REQUIRED ACTION =
Copy out all of the data below exactly, so that no word differs from the original.
-=-=-
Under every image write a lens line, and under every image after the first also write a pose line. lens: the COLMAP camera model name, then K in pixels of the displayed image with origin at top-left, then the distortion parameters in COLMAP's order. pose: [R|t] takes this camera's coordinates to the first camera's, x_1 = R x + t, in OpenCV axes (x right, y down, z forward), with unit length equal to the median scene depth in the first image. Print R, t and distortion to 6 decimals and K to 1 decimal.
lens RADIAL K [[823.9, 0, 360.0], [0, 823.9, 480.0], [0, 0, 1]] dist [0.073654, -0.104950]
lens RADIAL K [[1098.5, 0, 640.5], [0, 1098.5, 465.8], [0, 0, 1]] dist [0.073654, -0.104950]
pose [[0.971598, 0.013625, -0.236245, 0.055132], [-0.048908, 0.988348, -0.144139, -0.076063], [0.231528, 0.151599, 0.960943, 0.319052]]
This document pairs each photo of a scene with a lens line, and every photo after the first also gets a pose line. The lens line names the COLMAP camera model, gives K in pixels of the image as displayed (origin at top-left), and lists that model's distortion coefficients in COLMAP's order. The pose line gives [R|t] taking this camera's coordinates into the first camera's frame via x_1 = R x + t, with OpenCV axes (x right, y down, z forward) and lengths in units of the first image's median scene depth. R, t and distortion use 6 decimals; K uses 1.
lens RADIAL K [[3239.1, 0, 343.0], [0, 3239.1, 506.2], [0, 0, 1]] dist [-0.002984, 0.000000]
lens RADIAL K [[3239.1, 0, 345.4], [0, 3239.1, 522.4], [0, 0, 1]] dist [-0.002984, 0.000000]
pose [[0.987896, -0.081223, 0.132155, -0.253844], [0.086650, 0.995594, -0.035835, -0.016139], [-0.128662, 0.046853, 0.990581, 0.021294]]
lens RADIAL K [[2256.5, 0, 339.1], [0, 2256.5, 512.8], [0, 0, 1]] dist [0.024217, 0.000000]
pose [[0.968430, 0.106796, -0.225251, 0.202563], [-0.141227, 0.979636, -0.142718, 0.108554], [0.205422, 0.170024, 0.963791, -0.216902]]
-=-=-
TASK SOLUTION =
Under every image write a lens line, and under every image after the first also write a pose line. lens: the COLMAP camera model name, then K in pixels of the displayed image with origin at top-left, then the distortion parameters in COLMAP's order. pose: [R|t] takes this camera's coordinates to the first camera's, x_1 = R x + t, in OpenCV axes (x right, y down, z forward), with unit length equal to the median scene depth in the first image. Print R, t and distortion to 6 decimals and K to 1 decimal.
lens RADIAL K [[823.9, 0, 360.0], [0, 823.9, 480.0], [0, 0, 1]] dist [0.073654, -0.104950]
lens RADIAL K [[1098.5, 0, 640.5], [0, 1098.5, 465.8], [0, 0, 1]] dist [0.073654, -0.104950]
pose [[0.971598, 0.013625, -0.236245, 0.055132], [-0.048908, 0.988348, -0.144139, -0.076063], [0.231528, 0.151599, 0.960943, 0.319052]]
This document pairs each photo of a scene with a lens line, and every photo after the first also gets a pose line. The lens line names the COLMAP camera model, gives K in pixels of the image as displayed (origin at top-left), and lists that model's distortion coefficients in COLMAP's order. The pose line gives [R|t] taking this camera's coordinates into the first camera's frame via x_1 = R x + t, with OpenCV axes (x right, y down, z forward) and lengths in units of the first image's median scene depth. R, t and distortion use 6 decimals; K uses 1.
lens RADIAL K [[3239.1, 0, 343.0], [0, 3239.1, 506.2], [0, 0, 1]] dist [-0.002984, 0.000000]
lens RADIAL K [[3239.1, 0, 345.4], [0, 3239.1, 522.4], [0, 0, 1]] dist [-0.002984, 0.000000]
pose [[0.987896, -0.081223, 0.132155, -0.253844], [0.086650, 0.995594, -0.035835, -0.016139], [-0.128662, 0.046853, 0.990581, 0.021294]]
lens RADIAL K [[2256.5, 0, 339.1], [0, 2256.5, 512.8], [0, 0, 1]] dist [0.024217, 0.000000]
pose [[0.968430, 0.106796, -0.225251, 0.202563], [-0.141227, 0.979636, -0.142718, 0.108554], [0.205422, 0.170024, 0.963791, -0.216902]]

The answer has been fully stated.